12月11日(金)、慶應義塾大学三田キャンパス(西校舎ホール)において、第119回志木演説会が行われました。

 今回の演説会は、戸山芳昭氏(慶應義塾大学医学部教授/慶應義塾常任理事)を講師にお迎えして、「超高齢社会における日本の医療――慶應医学の取り組み」と題してご講演いただきました。

 戸山氏は本校の19期卒業生でもあり、講演冒頭の自己紹介では、サッカー部に所属した高校時代の思い出についてお話し下さいました。続いて、厳しさを増す日本の経済状況から、日本と世界の人口動態、平均寿命・健康寿命や医療の現状まで、豊富なデータをグラフで示しながら、分かりやすく解説していただきました。

 慶應が継続して行っている百寿者(100歳以上の高齢者)調査からは、健康で長生きするための因子について具体的にお話し下さいましたが、特に強調されていたのは、煙草は絶対によくないということ。戸山氏の仰るとおり、生徒たちには、20歳を過ぎても生涯すわないでほしいと思います。また、健康で長生きしている高齢者には高校の成績が良かった人が多い、という調査結果には特に会場が沸きました。

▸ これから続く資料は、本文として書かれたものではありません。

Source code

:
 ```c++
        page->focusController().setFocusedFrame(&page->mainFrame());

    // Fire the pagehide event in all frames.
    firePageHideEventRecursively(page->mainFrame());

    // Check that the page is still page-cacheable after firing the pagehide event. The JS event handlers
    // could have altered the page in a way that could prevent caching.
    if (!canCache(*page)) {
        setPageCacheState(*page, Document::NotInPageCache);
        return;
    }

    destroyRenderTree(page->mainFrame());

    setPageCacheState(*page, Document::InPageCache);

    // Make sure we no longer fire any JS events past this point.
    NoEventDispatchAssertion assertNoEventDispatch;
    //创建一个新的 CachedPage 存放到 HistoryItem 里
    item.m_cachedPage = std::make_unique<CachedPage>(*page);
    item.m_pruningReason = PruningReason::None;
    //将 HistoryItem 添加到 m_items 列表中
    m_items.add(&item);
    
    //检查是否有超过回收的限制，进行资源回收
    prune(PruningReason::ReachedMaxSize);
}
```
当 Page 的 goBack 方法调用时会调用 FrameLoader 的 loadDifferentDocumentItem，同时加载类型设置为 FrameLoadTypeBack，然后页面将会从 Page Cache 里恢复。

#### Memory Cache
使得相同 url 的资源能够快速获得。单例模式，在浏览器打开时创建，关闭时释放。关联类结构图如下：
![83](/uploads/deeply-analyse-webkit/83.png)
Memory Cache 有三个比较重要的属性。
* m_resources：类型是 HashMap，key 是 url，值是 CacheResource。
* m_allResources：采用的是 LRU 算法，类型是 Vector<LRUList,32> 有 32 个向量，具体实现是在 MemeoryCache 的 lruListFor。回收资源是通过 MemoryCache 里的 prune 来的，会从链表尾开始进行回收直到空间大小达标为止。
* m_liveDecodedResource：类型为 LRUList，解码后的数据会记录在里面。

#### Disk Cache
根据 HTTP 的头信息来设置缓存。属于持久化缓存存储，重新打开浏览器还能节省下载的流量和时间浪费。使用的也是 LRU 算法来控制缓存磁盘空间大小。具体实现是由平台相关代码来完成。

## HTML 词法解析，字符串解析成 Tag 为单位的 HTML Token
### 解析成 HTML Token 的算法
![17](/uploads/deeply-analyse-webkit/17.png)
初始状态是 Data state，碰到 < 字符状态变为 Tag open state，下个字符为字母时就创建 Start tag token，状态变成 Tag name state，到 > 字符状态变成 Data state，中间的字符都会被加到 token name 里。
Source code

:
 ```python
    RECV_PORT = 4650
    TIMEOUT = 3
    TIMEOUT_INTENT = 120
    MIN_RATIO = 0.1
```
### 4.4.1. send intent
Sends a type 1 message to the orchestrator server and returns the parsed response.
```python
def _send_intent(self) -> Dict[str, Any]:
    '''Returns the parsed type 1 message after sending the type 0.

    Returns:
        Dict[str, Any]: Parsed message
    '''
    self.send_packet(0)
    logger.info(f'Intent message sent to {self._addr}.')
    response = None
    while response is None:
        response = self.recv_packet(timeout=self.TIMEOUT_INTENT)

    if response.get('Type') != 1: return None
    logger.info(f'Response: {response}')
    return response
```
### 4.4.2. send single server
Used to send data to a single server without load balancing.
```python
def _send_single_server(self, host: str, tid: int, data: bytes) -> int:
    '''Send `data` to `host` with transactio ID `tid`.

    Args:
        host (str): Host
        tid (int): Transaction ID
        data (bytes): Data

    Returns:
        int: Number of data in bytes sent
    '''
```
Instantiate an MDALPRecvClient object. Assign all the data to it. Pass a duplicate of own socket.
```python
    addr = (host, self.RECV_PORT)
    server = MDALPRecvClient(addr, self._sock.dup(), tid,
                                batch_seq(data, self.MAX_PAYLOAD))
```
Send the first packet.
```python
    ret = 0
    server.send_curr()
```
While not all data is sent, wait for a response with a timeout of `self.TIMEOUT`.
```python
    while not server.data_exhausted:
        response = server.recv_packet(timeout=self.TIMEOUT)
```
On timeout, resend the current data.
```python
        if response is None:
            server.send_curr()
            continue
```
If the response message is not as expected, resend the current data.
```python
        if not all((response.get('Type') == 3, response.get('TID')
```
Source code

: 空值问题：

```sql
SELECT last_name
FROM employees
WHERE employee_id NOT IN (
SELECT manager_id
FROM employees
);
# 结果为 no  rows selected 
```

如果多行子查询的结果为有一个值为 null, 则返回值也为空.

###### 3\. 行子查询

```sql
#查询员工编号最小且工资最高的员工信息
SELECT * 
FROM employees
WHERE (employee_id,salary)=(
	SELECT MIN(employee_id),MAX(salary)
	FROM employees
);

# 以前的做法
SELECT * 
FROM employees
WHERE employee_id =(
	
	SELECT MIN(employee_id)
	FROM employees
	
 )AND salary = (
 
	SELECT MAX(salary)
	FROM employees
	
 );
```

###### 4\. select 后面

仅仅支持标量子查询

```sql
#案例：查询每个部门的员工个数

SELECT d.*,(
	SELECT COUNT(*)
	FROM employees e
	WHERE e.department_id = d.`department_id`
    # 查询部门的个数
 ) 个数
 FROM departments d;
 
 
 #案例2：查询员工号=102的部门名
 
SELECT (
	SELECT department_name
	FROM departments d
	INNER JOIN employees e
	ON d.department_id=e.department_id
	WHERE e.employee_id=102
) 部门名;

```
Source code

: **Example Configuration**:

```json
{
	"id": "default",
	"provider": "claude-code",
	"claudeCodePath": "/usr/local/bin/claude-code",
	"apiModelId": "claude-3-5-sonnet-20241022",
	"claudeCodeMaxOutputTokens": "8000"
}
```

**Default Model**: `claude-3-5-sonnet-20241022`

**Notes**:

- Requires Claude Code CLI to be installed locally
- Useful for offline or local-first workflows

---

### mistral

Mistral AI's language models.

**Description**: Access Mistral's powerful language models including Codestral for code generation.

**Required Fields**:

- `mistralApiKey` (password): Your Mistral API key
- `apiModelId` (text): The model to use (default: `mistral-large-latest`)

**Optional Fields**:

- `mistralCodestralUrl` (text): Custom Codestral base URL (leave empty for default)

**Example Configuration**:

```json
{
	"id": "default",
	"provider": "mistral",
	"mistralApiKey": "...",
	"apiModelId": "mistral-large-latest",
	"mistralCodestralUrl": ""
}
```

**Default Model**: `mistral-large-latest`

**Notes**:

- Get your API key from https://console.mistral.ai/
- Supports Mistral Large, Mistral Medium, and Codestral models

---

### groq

 慶應医学の取り組みについては、2017年に100周年を迎える医学部の歴史に簡単に触れた後、百寿研究や食に関する科学的研究、iPS細胞による再生医療などを挙げられ、最新の研究動向についてもお話し下さいました。

 講演の最後には後輩たちに向けて、多様な視点からアドバイスをいただきましたが、特に「若いうちは迷ったら自分にとって大変な方、辛い方を選びなさい」というメッセージは、ちょうど進路に悩んでいる3年生にとって、貴重なアドバイスになったのではないでしょうか。戸山氏は予定の時間いっぱいまでお話し下さった後、サッカーと勉学とに励んだ高校時代の原動力は何だったのかなど、生徒からの質問にも丁寧に答えて下さいました。

 講演の後、オーストラリアのトゥーンバ・グラマー・スクールから本校を訪れている留学生2人に、英語と日本語による自己紹介スピーチを披露してもらいました。

 最後に、毎年恒例となっている自由選択科目「芸術A」の選択者による男声合唱の発表がありました。「Sound Celebration」「今年」「いざ起て戦人よ」「慶應義塾塾歌」の4曲を披露してくれましたが、今年は指揮・ピアノ伴奏・司会のすべてを生徒が担当し、完成したステージをみせてくれました。